The deduction for casualty losses is limited for employee and personal- use property. Business and income-producing property are typically not subject to deduction limits, but in some cases the loss will be limited. For employee property, which is property used in performing services as an employee, a loss is subject to the 2-percent rule. This rule reduces the casualty loss, along with job expenses or miscellaneous itemized deductions, by 2 percent of adjusted gross income (AGI).
Personal-use property is subject to the $100 and 10-percent rule. Under the $100 rule, the loss is reduced by $100, regardless of how much property is involved; however, if a taxpayer has multiple casualty losses during the year they are considered separate. After reducing each loss by the $100 rule, the losses are then reduced by 10 percent of AGI.

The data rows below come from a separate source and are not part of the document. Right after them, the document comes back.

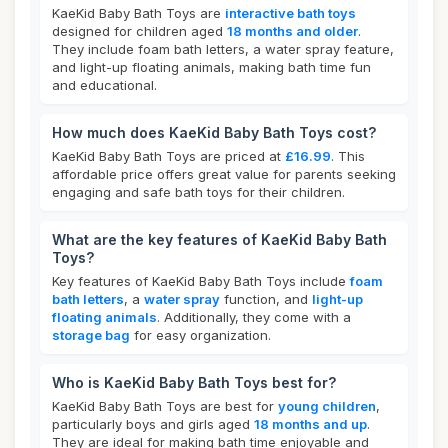
KaeKid Baby Bath Toys are
interactive bath toys
designed for children aged
18 months and older
.
They include foam bath letters, a water spray feature,
and light-up floating animals, making bath time fun
and educational.
How much does KaeKid Baby Bath Toys cost?
KaeKid Baby Bath Toys are priced at
£16.99
. This
affordable price offers great value for parents seeking
engaging and safe bath toys for their children.
What are the key features of KaeKid Baby Bath
Toys?
Key features of KaeKid Baby Bath Toys include
foam
bath letters
, a
water spray
function, and
light-up
floating animals
. Additionally, they come with a
storage bag
for easy organization.
Who is KaeKid Baby Bath Toys best for?
KaeKid Baby Bath Toys are best for
young children
,
particularly boys and girls aged
18 months and up
.
They are ideal for making bath time enjoyable and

Insurance and Other Reimbursements
The most common form of reimbursement for a casualty loss is insurance payments. In order to deduct a casualty loss, a timely insurance claim must be filed for reimbursement if the property is insured. The expected reimbursement must be subtracted when figuring the loss, even if the payment will not be received until a year later. If the actual reimbursement is more or less than what was expected, the amount must be adjusted on the tax return for the tax year in which the payment was received. Employer emergency disaster funds should also be considered when computing the casualty loss deduction in that only the amount used to replace destroyed or damaged property should be considered for reducing any unreimbursed losses. Cash gifts that are excludable from income and carry no restrictions on their use do not reduce the casualty loss amount.

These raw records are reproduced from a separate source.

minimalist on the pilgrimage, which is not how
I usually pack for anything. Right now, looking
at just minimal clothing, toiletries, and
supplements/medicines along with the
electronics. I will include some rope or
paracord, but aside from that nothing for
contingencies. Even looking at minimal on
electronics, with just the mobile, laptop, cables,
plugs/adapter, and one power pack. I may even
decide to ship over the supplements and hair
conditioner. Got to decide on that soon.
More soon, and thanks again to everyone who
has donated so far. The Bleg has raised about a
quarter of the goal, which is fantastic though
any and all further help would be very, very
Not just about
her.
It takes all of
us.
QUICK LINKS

If insurance payments were received to specifically cover living expenses and there was a temporary increase in living expenses, the excess is reported as income unless the casualty occurs in a federally declared disaster area. In such an area, the qualified disaster relief payment would not be included in income to the extent that any expenses compensated by these payments are not otherwise compensated for by any other insurance or reimbursement. The payment would be tax free as long as it is for reasonable and necessary personal or family expenses, repairs or rehabilitation of a personal residence, or repair or replacement of contents of a personal residence. If part of the payment is to be included in income, it would be included in the year the person regains use of his or her main home or, if later, the year he or she receives the taxable portion of the insurance payment. A grant that a business receives under a state program for losses incurred is not excludable from income. However, a business can postpone the gain if the owner buys qualifying replacement property within a certain time period.
The road to recovery after a disaster can be overwhelming. By helping clients understand the tax implications, a CPA not only eases the client’s mind, but also makes the trusted advisor relationship stronger.
Christopher R. Cicalese
Christopher R. Cicalese, CPA, MSTFP, is a manager at Alloy, Silverstein, Shapiro, Adams, Mulford, Cicalese, Wilson & Co. He is a member of the New Jersey Society of CPAs.